We’ve all approached rejection in different ways in our lives. Ways we’re ashamed of, but hopefully too some ways we found to be beneficial for us long term. I’ve been married for nearly 11 years, so it’s been some time since I’ve felt the sting of rejection from a woman, but when I did it lead to me listening to a lot of heavy metal and writing bad poetry.

Whatever the case, the first thing we have to do when we’ve been rejected is to accept it. This requires a bit of humility and a “hide your tail between your legs” feeling. But it’s a must. Pretending that it didn’t happen reeks of delusion and breeds an arrogance that everyone around you will absolutely hate.

In the tragic case of Elliot Rodger, not only did he seem to refuse acceptance of rejection, his reaction was to seek revenge. Not only did he want to deflect the pain of rejection, he wanted others to feel that same pain tenfold.
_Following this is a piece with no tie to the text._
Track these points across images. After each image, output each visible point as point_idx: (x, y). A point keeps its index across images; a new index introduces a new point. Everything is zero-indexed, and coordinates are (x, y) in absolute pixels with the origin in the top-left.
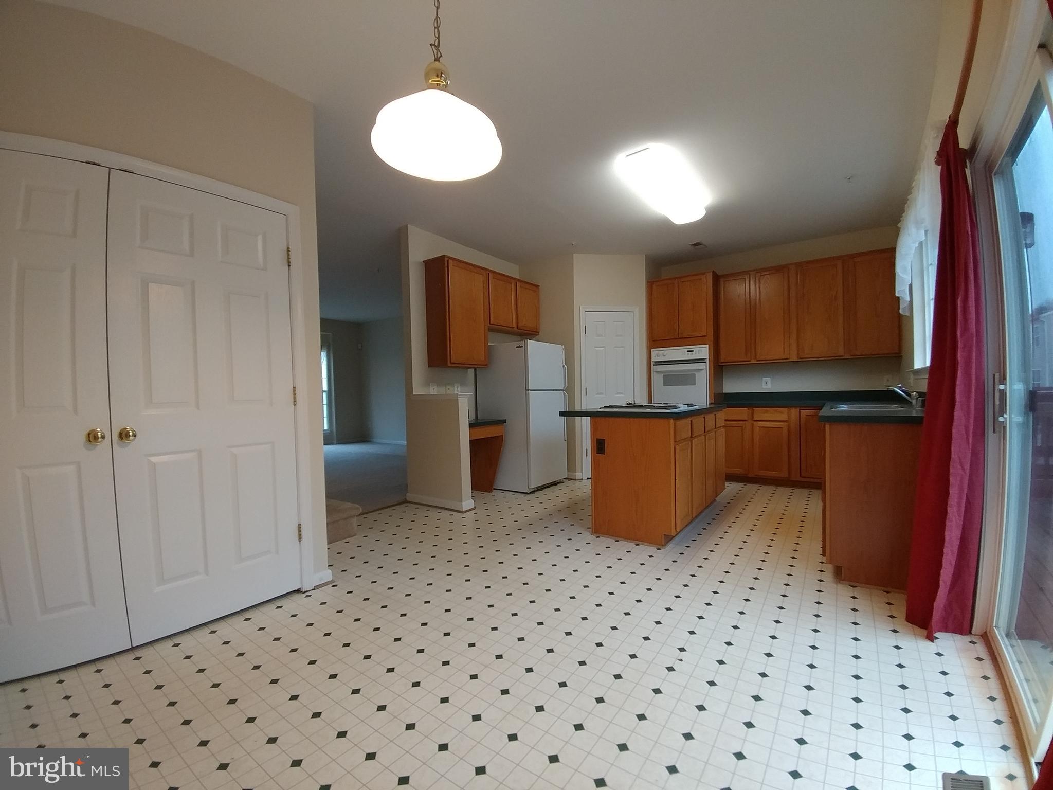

Not only did he want to push away the reality of a life scorned, he wanted to take away the lives of others. What he did was (thankfully) a rare occurrence, yet still something that happens too often.

The good news? You’re not Elliot Rodger. Neither am I. We’ve got countless opportunities to accept and absorb the pain that comes with being rejected, and utilize that pain in a positive way. Men who are now fathers have a greater responsibility to share their own rejection stories to their kids. Our children need to know that it’s okay to be rejected; it’s just part of life. They also need to know that it’s not okay to retaliate against those who rejected them. They need to know life is a series of highs and lows, and what matters most is how we react to them. Elliot Rodger reacted horrifically in the wrong way. The privilege of making sure neither us nor our children react in a similar manner falls on us.